Regional allies: Occitanie residencies near Toulouse

When you plan a Toulouse stay, it’s useful to think regionally. Some of the strongest residencies in Occitanie are outside the city but often reached via Toulouse.

Maisons Daura is a good example. It’s not in Toulouse proper, but it is part of the same cultural ecosystem.

  • Hosts up to six artists at a time in two buildings.
  • Provides a large, bright workshop and shared workspaces.
  • Fully covers accommodation costs for residents.
  • Runs an autumn session for young artists linked to Occitanie art schools, plus artists from international programs.

If you’re already flying into Toulouse or collaborating with Toulouse-based partners, combining a city-based art–science project with a quieter stretch at Maisons Daura can be a strong one-two punch: research and meetings in the city, focused making time in the countryside.

Other regional places, like La Petite Escalère in southwestern France, offer more retreat-style conditions within a broad travel radius that includes Toulouse, Bordeaux, and the Atlantic coast.

Choosing a neighborhood and planning daily life

Most city-based residencies in Toulouse will either place you in or near the center, or give you good metro/bus access. If you need to arrange your own accommodation, a basic map of the city’s practical areas helps you stay close to your residency site and avoid long commutes.

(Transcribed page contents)
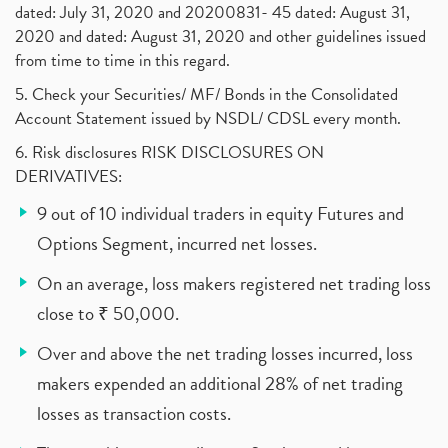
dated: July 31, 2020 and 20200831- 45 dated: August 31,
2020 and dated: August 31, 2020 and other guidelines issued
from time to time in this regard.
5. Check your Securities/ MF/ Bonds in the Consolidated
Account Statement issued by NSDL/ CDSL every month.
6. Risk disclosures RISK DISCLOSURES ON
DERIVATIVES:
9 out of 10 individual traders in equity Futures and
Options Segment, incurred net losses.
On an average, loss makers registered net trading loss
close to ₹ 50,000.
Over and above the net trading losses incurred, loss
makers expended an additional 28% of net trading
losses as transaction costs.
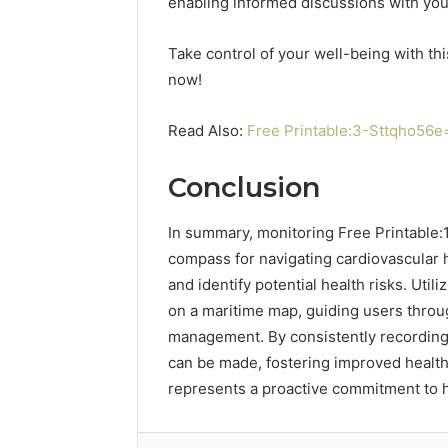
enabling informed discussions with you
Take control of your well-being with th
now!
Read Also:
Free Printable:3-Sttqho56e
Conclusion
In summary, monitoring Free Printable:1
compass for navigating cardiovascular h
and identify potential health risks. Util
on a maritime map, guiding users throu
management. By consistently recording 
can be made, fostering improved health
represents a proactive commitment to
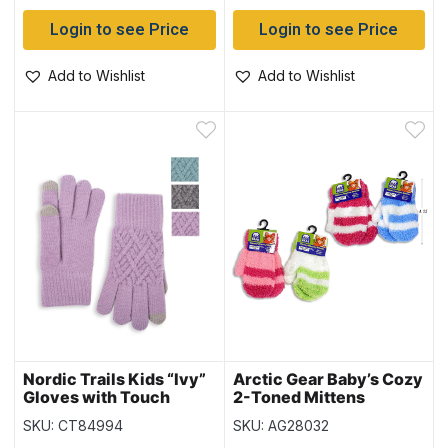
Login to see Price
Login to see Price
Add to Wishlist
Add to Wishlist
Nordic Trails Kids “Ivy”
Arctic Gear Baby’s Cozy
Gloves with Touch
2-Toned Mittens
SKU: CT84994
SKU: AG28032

---

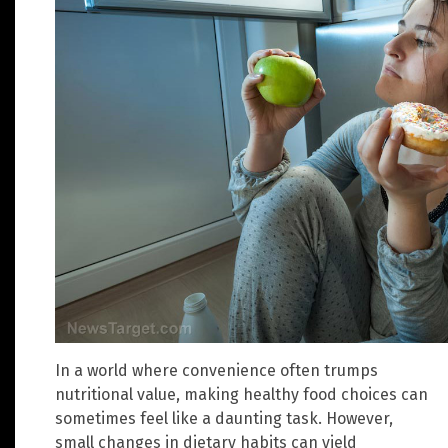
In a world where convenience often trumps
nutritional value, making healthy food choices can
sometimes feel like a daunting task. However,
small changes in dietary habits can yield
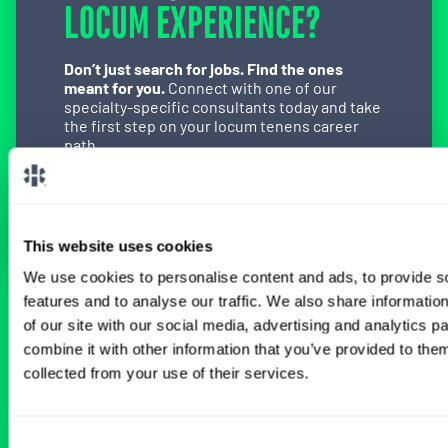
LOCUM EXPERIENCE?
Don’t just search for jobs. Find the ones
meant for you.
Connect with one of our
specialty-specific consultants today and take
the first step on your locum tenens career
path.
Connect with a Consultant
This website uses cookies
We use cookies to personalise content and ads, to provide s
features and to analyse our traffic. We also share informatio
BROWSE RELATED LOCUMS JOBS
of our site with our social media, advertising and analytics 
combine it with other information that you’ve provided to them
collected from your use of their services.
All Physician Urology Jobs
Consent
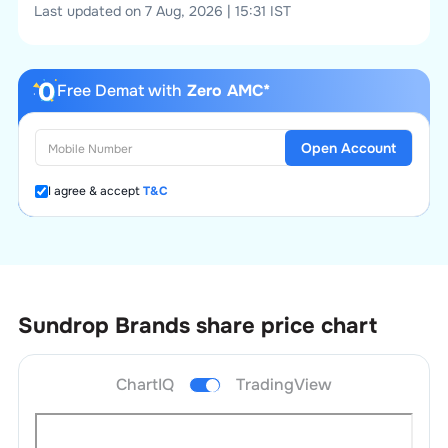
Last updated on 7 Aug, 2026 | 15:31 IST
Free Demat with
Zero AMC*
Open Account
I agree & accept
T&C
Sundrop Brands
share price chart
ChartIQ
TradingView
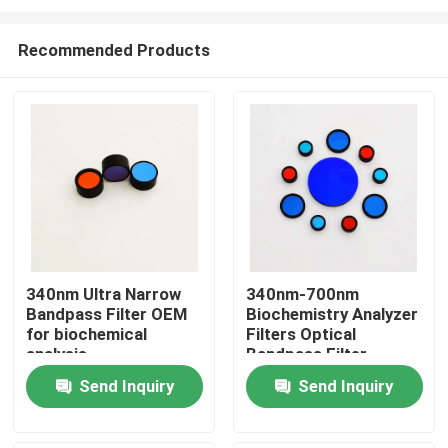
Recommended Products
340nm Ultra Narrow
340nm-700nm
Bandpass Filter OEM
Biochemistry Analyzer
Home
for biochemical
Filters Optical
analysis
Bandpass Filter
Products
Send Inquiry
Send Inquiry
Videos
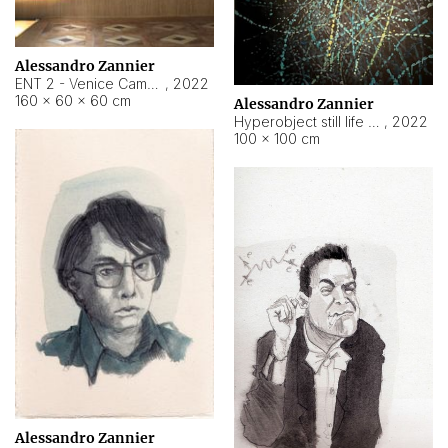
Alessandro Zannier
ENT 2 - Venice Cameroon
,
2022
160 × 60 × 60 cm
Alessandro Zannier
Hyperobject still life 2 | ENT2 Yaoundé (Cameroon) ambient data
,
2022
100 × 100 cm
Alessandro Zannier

==

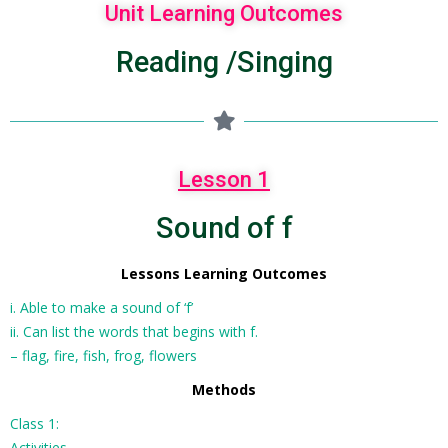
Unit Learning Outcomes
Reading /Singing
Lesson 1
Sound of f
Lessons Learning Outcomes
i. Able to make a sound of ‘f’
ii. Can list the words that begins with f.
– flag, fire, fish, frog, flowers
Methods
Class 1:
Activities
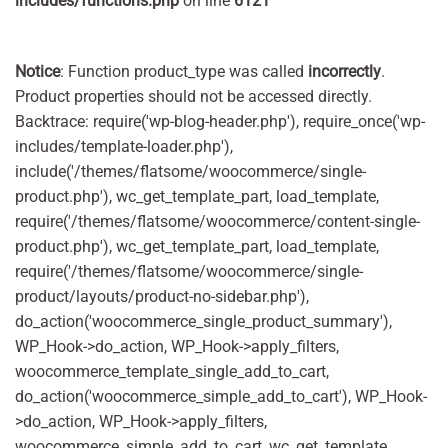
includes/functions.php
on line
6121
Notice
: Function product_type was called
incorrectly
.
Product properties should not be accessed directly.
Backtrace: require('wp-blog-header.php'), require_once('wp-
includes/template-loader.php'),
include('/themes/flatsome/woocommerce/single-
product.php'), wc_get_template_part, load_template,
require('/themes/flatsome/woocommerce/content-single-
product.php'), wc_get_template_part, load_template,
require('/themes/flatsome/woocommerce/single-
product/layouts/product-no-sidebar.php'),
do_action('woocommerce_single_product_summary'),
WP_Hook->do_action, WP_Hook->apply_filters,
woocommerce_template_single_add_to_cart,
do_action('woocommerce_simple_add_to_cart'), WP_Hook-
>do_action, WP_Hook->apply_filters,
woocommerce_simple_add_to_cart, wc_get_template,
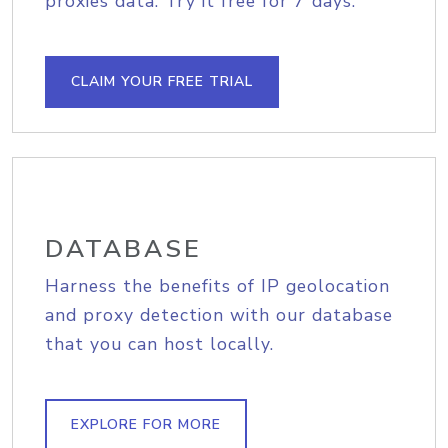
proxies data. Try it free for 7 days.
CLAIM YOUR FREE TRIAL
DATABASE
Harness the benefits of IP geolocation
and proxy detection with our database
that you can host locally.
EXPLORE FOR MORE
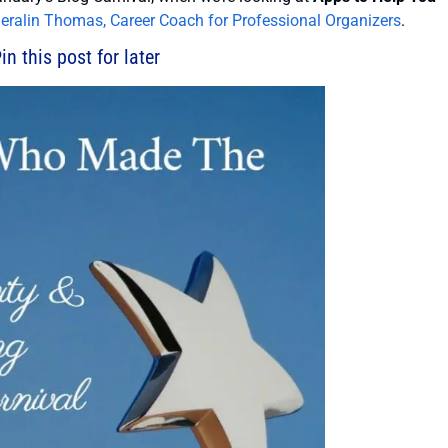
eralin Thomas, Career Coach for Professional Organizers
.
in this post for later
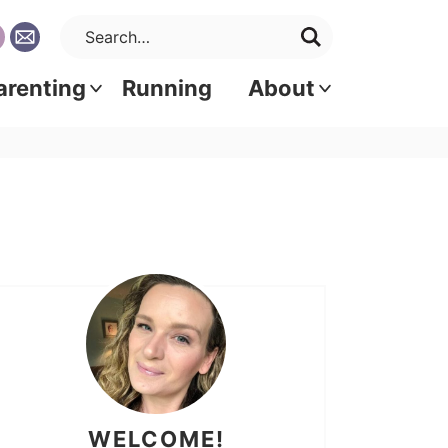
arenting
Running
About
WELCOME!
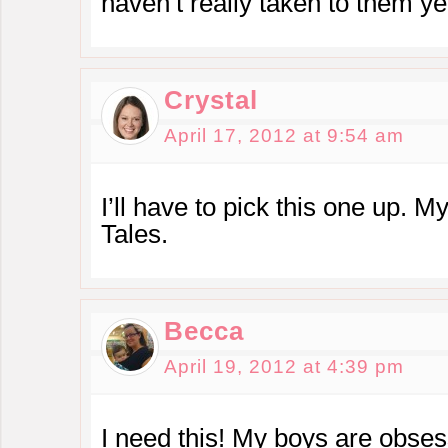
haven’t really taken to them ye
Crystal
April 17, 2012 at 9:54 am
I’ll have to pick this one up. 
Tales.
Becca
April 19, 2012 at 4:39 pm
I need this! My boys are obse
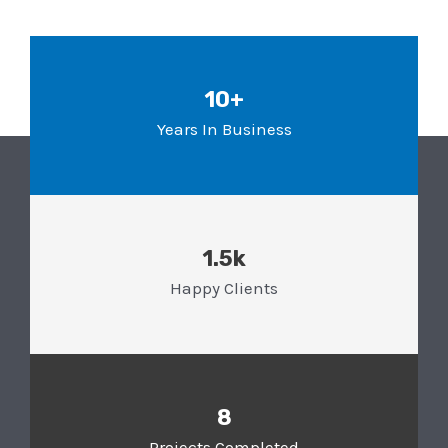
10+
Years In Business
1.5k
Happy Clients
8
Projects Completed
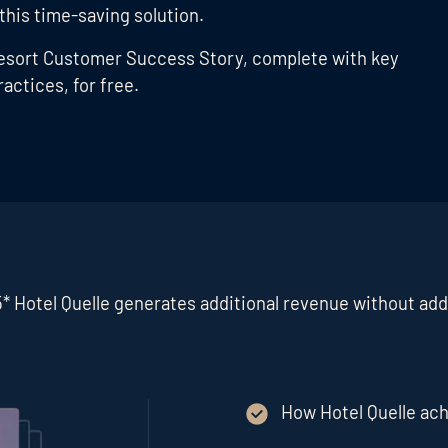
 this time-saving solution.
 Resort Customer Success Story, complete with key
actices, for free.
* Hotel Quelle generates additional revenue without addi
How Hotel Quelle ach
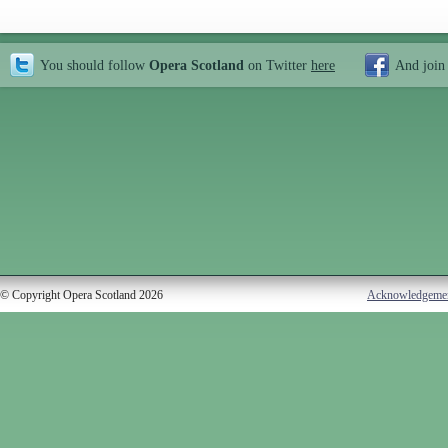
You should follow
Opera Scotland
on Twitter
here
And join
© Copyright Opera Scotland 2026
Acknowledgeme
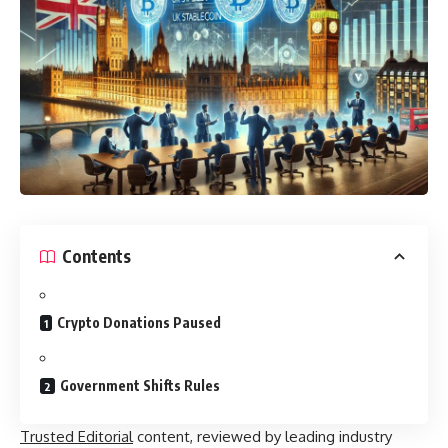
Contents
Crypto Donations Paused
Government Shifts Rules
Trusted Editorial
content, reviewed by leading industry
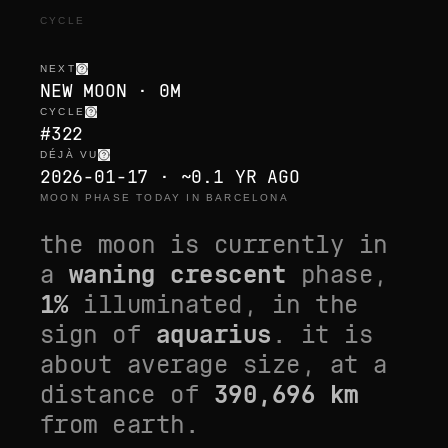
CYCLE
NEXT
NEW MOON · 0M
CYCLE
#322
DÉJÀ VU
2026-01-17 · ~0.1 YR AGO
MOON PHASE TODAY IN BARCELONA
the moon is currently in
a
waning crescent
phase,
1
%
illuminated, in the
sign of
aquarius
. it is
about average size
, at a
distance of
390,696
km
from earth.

> _BRIEF 1_:
In the passage on Occitanie residencies near Toulouse, how many artists can Maisons Daura host at one time?
> _BRIEF 2_:
Continue the passage on Occitanie residencies near Toulouse from its final sentence.

> _TASK RESPONSE 1_:
Up to six artists at a time.

> _TASK RESPONSE 2_:
Central and arts-focused areas

  • Capitole / Hyper-center: Dense, historical core, immediate access to museums, galleries, and cultural venues. Higher rents, but ideal if you need to be in and out of institutions all day.
  • Carmes / Saint-Étienne: Attractive, central neighborhoods with a lot of city life. Good for being close to exhibitions and events, often at higher prices.
  • Saint-Cyprien: On the other side of the river from the center, popular with artists and cultural workers, with a mix of apartments, cafés, and cultural venues. Good balance of access and everyday life.

Functional and research-adjacent areas

  • Matabiau / around the train station: Practical if you’re going in and out of town by rail. Less picturesque, but convenient for short stays and early-morning departures.
  • Rangueil / university areas: Relevant if your residency involves universities, labs, or tech campuses. Good match for art–science projects that require repeated campus visits.
  • Outer tram/metro-connected districts (for example, Borderouge and similar): Often more affordable and can work well if your residency provides a central studio but not central housing.

If your program offers collective housing (like Résidences 1+2) you won’t necessarily choose your neighborhood, but you can still use this mental map for planning studio visits, meetings, and exhibition visits.

Cost of living and budgeting for a residency in Toulouse

Toulouse is generally less expensive than Paris, but you still need a realistic budget, especially if the residency doesn’t cover housing or fees.

Main expense categories

  • Rent and housing: Central apartments cost more, but can save you time and transport costs. Outer neighborhoods along metro or tram lines are often cheaper.
  • Food: Supermarkets are standard Western European prices; local markets are great if you cook. Eating out often adds up quickly.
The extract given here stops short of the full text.